The specialization of the distal segment of the Malpighian tubule is a characteristic shared by the three major lineages of the infraorder Cicadomorpha: Cercopoidea (spittlebugs), Cicadoidea (cicadas), and Membracoidea (leafhoppers and treehoppers) [
15]. However, in spittlebugs and cicadas, Malpighian tubules synthesize secretions only during the nymphal stage. For instance, the secretion produced by Malpighian tubules in cicada nymphs is considered fungicidal and fungistatic, protecting them in cryptobiotic micro-habitats in the soil [
15]. Spittlebug nymphs have their integuments coated with froth synthetically produced by Malpighian tubules, which exhibit antifungal properties [
13]. Previous studies have suggested the putative function of brochosomes in protecting leafhoppers from microbial infection by keeping the integument dry and inhibiting pathogenic fungal germination [
1,
2], although experimental verification is lacking. In our study, we found the attacin C conserved domain in
N. cincticeps BSAP proteins (00009303-RA and 00009304-RA) (
Figure 4). Attacin is a common antimicrobial peptide in insects, classified into basic and acidic types [
35]. Attacin C, categorized as a basic attacin, has demonstrated excellent inhibitory activity against Gram-negative bacteria in
Drosophila melanogaster [
33]. This finding suggests that the antimicrobial peptides in BSAP might directly protect leafhoppers from pathogens.
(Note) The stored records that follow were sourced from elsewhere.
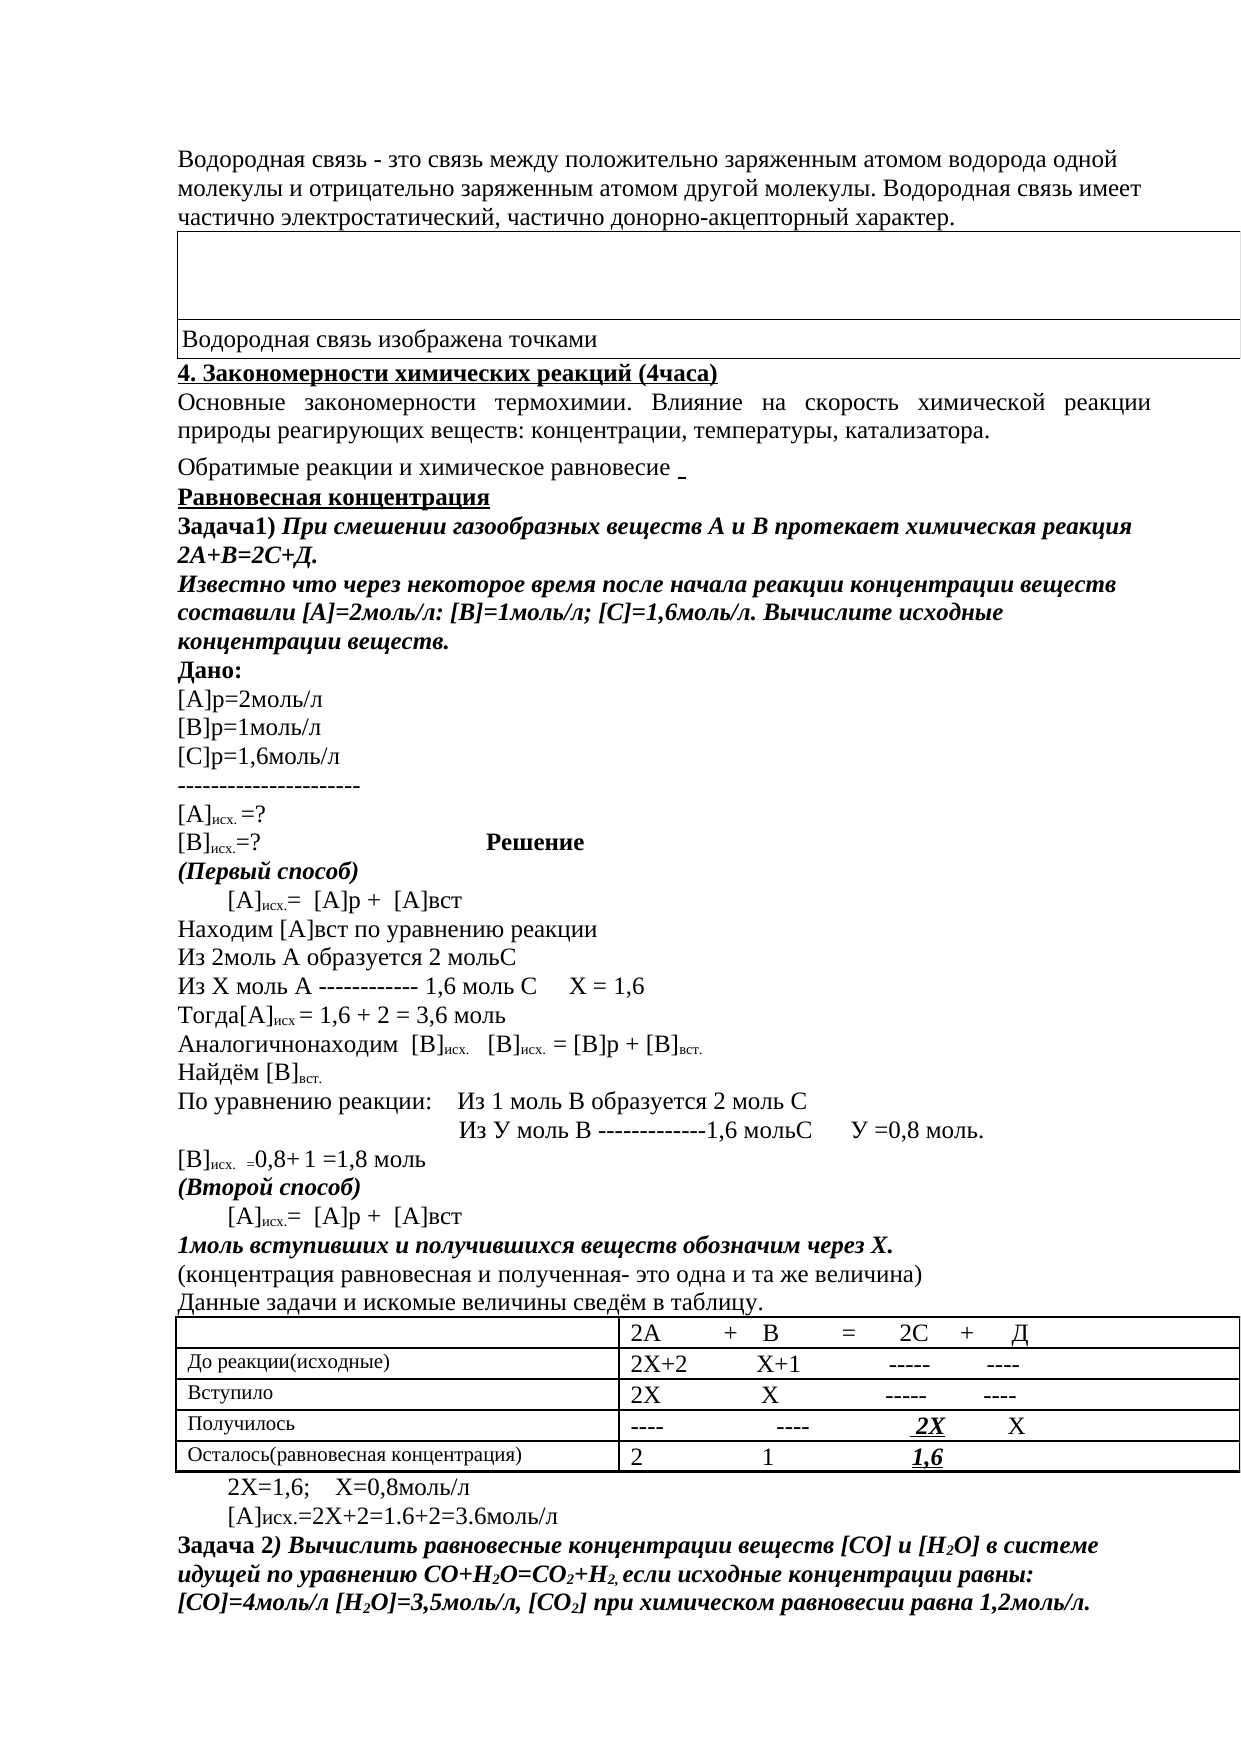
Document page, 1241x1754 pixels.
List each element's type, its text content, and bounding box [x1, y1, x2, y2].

text (концентрация равновесная и полученная- это одна и та же величина) [177, 1259, 1152, 1287]
text [А]исх.=2Х+2=1.6+2=3.6моль/л [177, 1501, 1152, 1530]
table_cell Водородная связь изображена точками [178, 320, 1240, 357]
text Из Х моль А ------------ 1,6 моль С Х = 1,6 [177, 971, 1152, 1000]
text Задача 2) Вычислить равновесные концентрации веществ [СО] и [Н2О] в системе идущей по уравнению СО+Н2О=СО2+Н2, если исходные концентрации равны: [СО]=4моль/л [Н2О]=3,5моль/л, [СО2] при химическом равновесии равна 1,2моль/л. [177, 1530, 1152, 1616]
table_cell ---- ---- 2Х Х [620, 1411, 1239, 1439]
text (Второй способ) [177, 1172, 1152, 1201]
text Равновесная концентрация [177, 482, 1152, 511]
table_cell Получилось [177, 1411, 618, 1439]
text ---------------------- [177, 770, 1152, 799]
text По уравнению реакции: Из 1 моль В образуется 2 моль С [177, 1086, 1152, 1115]
text [A]исх.= [A]p + [A]вст [177, 1201, 1152, 1230]
text Из 2моль А образуется 2 мольС [177, 942, 1152, 971]
table_cell Осталось(равновесная концентрация) [177, 1442, 618, 1470]
table_cell 2Х Х ----- ---- [620, 1380, 1239, 1409]
text Задача1) При смешении газообразных веществ А и В протекает химическая реакция 2А+В=2С+Д. [177, 511, 1152, 569]
text 1моль вступивших и получившихся веществ обозначим через Х. [177, 1230, 1152, 1259]
text 2Х=1,6; Х=0,8моль/л [177, 1473, 1152, 1501]
text [B]p=1моль/л [177, 712, 1152, 741]
text Известно что через некоторое время после начала реакции концентрации веществ составили [А]=2моль/л: [В]=1моль/л; [С]=1,6моль/л. Вычислите исходные концентрации веществ. [177, 569, 1152, 655]
text Находим [A]вст по уравнению реакции [177, 914, 1152, 942]
table_cell 2 1 1,6 [620, 1442, 1239, 1470]
table_cell 2Х+2 Х+1 ----- ---- [620, 1349, 1239, 1378]
text [A]исх. =? [177, 799, 1152, 827]
table_cell Вступило [177, 1380, 618, 1409]
table_header [178, 232, 1240, 319]
text Данные задачи и искомые величины сведём в таблицу. [177, 1287, 1152, 1316]
table_header 2А + В = 2С + Д [620, 1318, 1239, 1347]
table_cell До реакции(исходные) [177, 1349, 618, 1378]
text Дано: [177, 655, 1152, 684]
text [A]исх.= [A]p + [A]вст [177, 885, 1152, 914]
table_header [177, 1318, 618, 1347]
text [A]p=2моль/л [177, 684, 1152, 712]
text Тогда[A]исх = 1,6 + 2 = 3,6 моль [177, 1000, 1152, 1029]
text Обратимые реакции и химическое равновесие [177, 444, 1152, 482]
text Аналогичнонаходим [B]исх. [B]исх. = [B]p + [B]вст. [177, 1029, 1152, 1057]
text 4. Закономерности химических реакций (4часа) [177, 359, 1152, 387]
text [B]исх.=? Решение [177, 827, 1152, 856]
text Основные закономерности термохимии. Влияние на скорость химической реакции природы реагирующих веществ: концентрации, температуры, катализатора. [177, 387, 1152, 444]
text Водородная связь - зто связь между положительно заряженным атомом водорода одной молекулы и отрицательно заряженным атомом другой молекулы. Водородная связь имеет частично электростатический, частично донорно-акцепторный характер. [177, 144, 1152, 231]
text [C]p=1,6моль/л [177, 741, 1152, 770]
text Найдём [B]вст. [177, 1057, 1152, 1086]
text (Первый способ) [177, 856, 1152, 885]
text Из У моль В -------------1,6 мольС У =0,8 моль. [177, 1115, 1152, 1144]
text [B]исх. =0,8+ 1 =1,8 моль [177, 1144, 1152, 1172]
All BSM proteins and some BSAP proteins identified in our study were exclusive to Cicadellidae, with no detectable homologs in other Hemiptera species, suggesting their encoding by a class of genes specific to Cicadellidae (
Figure 5 and
Figure 6). These species-specific genes, due to their lack of detectable similarity or homology to genes found in other species, are often referred to as orphan genes. Orphan genes exist in specific phylogenetic lineages and lack recognizable homologs in distantly related species, making it challenging to infer a clear signal of common descent (homology) [
36,
37,
38]. While the origin and function of most orphan genes remain unknown, they are believed to play critical roles in species-specific developmental adaptations [
39]. In the context of brochosome studies, the presence of species-specific secreted proteins encoded by orphan genes has been observed in other species. For example, in the robber fly Dasypogon diadema, a highly expressed spectrum-specific orphan gene encodes a unique venom protein [
40]. In the Hessian fly (
Mayetiola destructor), a secreted protein produced by an orphan gene plays a key role in the formation of the living feeding site gall [
41]. Our findings, as well as previous research on
G. fennahi [
18], indicate that BSM and some BSAP proteins may be produced by orphan genes.